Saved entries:
--
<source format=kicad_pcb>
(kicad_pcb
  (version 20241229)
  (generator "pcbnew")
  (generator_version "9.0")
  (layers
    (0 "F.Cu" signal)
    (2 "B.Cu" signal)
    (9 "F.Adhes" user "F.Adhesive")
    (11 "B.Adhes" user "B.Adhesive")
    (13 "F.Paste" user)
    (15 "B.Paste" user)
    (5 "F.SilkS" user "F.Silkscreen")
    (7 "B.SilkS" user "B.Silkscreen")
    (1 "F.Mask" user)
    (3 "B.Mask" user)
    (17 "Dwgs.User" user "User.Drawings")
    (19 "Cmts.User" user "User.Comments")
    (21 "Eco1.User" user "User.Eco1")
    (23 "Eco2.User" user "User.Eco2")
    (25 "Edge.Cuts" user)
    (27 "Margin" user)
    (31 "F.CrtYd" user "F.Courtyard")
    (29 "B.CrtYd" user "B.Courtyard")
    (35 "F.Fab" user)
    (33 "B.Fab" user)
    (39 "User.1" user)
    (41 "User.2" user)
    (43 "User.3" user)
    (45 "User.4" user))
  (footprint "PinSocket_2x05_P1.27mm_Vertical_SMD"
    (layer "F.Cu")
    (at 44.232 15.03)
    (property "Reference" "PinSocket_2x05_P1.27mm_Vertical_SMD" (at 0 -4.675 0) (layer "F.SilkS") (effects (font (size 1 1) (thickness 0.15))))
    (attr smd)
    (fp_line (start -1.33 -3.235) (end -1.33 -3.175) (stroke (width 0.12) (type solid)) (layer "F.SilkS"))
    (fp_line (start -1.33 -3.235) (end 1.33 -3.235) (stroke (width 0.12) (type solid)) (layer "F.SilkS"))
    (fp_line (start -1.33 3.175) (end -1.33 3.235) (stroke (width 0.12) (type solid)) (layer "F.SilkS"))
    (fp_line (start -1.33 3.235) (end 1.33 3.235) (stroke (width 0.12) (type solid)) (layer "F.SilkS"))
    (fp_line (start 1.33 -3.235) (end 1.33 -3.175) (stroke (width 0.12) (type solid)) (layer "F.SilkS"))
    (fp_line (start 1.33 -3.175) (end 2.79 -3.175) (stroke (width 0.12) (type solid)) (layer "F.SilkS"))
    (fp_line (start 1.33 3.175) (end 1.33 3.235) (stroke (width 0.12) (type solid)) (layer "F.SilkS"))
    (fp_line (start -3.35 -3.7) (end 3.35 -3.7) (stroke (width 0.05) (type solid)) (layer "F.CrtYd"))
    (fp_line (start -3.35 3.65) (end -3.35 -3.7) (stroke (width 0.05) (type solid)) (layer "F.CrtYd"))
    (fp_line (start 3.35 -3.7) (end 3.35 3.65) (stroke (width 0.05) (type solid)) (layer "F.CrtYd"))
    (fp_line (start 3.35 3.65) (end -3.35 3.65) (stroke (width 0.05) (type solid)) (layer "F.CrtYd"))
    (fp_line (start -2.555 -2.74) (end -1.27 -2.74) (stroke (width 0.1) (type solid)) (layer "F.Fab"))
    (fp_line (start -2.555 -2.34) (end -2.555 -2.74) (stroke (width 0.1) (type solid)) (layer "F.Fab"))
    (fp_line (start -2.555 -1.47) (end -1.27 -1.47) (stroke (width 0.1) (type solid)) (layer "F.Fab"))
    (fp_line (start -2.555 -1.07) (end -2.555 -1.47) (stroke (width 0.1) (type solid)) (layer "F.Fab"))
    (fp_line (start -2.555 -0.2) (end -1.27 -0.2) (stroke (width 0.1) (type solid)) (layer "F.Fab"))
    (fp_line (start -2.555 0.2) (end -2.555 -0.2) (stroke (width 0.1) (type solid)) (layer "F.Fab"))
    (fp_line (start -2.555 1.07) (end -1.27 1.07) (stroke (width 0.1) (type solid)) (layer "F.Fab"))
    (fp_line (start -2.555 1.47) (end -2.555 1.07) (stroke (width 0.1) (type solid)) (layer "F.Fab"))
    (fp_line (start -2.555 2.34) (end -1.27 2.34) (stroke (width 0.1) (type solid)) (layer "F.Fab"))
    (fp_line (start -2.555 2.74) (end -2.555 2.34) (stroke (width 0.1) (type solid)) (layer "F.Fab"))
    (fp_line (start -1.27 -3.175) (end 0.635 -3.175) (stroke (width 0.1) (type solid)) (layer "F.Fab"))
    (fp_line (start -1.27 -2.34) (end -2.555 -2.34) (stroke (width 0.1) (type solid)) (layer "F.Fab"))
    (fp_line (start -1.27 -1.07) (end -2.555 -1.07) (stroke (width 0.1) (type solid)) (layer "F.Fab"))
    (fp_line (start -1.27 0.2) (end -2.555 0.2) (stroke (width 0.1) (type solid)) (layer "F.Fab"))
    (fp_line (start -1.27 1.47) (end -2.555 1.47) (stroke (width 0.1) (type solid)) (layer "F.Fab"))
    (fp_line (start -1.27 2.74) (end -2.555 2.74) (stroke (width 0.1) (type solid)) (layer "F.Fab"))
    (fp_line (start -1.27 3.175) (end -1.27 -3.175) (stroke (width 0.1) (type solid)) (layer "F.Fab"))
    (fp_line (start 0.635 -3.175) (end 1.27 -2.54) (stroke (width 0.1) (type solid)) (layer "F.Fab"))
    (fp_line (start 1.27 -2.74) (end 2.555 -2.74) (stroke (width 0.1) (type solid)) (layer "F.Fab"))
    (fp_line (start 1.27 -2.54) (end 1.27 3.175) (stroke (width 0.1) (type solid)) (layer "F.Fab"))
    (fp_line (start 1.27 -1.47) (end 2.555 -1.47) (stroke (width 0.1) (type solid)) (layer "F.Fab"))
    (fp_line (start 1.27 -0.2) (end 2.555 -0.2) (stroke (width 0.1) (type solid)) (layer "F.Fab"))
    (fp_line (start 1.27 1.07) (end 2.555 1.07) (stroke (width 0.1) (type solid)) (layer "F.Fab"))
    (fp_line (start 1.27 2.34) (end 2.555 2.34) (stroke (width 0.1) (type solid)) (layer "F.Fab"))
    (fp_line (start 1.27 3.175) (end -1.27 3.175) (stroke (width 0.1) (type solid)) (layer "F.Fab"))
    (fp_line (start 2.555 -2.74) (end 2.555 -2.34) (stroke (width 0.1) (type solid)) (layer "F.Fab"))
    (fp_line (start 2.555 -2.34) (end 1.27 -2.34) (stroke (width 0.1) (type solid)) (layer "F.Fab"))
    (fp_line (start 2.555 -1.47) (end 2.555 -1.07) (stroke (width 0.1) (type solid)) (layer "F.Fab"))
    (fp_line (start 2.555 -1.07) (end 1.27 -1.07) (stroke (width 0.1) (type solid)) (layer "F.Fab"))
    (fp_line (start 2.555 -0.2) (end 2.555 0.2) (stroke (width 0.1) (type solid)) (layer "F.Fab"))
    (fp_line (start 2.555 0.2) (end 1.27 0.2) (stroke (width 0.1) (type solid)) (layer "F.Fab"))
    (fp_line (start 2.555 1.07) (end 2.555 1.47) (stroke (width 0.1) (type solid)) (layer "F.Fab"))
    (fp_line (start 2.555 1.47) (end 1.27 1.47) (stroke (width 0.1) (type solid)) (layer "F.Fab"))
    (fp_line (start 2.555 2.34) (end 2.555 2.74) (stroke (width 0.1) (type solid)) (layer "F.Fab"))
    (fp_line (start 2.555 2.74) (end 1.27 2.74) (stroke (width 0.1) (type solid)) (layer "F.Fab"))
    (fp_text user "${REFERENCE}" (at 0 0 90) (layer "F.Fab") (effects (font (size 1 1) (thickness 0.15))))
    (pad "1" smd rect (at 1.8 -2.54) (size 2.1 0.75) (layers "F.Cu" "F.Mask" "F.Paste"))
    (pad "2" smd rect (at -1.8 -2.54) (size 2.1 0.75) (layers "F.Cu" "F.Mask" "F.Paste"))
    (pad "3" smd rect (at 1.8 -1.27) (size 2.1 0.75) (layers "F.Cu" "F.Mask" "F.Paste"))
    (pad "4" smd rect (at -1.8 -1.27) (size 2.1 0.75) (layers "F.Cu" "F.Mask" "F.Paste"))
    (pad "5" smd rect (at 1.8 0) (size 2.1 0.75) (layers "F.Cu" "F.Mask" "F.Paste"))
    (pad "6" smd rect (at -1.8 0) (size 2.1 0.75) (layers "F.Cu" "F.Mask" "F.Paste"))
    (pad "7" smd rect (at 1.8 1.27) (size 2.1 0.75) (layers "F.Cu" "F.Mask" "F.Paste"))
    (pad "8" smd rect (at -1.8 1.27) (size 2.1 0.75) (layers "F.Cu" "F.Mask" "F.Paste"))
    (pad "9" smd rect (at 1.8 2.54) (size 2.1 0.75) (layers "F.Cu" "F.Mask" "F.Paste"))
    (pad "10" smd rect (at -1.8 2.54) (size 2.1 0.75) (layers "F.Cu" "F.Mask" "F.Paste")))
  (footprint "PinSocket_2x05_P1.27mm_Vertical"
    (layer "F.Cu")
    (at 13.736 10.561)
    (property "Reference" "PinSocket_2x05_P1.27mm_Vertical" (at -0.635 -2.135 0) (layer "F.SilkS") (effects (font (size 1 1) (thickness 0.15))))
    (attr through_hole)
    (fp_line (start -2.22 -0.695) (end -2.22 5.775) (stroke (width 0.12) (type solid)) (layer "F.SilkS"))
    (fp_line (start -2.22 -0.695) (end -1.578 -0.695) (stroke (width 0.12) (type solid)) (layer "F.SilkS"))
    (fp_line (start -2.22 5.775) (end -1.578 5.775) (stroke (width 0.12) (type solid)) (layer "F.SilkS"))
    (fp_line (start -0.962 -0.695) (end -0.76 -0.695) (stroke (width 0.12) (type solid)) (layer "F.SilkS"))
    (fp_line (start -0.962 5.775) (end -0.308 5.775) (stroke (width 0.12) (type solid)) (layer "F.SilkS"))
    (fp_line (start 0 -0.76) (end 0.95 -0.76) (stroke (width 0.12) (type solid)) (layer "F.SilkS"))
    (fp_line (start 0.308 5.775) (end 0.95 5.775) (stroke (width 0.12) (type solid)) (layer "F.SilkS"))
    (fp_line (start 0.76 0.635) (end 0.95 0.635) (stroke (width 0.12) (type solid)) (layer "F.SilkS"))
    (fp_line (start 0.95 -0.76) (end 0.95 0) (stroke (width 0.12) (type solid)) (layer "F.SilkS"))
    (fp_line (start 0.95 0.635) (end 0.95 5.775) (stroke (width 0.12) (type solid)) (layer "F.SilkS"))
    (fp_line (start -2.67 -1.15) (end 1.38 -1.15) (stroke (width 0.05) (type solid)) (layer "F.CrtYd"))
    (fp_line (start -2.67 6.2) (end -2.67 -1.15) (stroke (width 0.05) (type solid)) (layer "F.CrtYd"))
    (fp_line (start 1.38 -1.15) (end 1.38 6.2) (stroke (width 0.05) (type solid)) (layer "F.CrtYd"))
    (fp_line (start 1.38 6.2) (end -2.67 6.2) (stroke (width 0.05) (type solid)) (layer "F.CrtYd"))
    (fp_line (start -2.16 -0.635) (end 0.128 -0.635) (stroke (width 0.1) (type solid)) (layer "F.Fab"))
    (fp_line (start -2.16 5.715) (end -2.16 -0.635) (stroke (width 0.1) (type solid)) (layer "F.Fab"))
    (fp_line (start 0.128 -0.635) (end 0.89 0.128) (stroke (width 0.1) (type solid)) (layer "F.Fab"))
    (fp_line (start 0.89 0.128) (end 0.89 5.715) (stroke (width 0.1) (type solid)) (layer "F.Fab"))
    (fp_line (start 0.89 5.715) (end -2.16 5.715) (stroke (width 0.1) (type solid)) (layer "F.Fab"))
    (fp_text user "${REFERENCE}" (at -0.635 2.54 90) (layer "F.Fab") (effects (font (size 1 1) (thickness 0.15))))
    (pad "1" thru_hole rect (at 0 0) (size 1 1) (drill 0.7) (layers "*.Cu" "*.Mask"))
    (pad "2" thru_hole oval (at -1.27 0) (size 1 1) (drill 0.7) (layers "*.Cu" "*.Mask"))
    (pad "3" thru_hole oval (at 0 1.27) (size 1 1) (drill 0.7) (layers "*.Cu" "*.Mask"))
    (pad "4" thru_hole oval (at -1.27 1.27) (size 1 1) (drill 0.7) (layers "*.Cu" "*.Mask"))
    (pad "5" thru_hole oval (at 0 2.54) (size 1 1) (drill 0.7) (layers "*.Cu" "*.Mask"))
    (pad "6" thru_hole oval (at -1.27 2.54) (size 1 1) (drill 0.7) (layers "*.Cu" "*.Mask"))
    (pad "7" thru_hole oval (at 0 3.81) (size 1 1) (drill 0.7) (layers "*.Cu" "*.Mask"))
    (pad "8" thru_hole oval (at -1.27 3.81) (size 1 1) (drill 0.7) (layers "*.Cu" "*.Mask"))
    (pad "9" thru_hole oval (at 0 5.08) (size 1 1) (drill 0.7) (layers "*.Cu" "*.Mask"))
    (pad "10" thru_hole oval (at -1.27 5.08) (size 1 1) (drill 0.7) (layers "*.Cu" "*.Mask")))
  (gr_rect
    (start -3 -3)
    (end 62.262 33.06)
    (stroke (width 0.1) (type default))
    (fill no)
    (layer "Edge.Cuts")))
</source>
--
[EXERCISE BRIEF] Your response should be each line that includes the word "Adhes", copied from the records.

[TASK RESPONSE]
    (9 "F.Adhes" user "F.Adhesive")
    (11 "B.Adhes" user "B.Adhesive")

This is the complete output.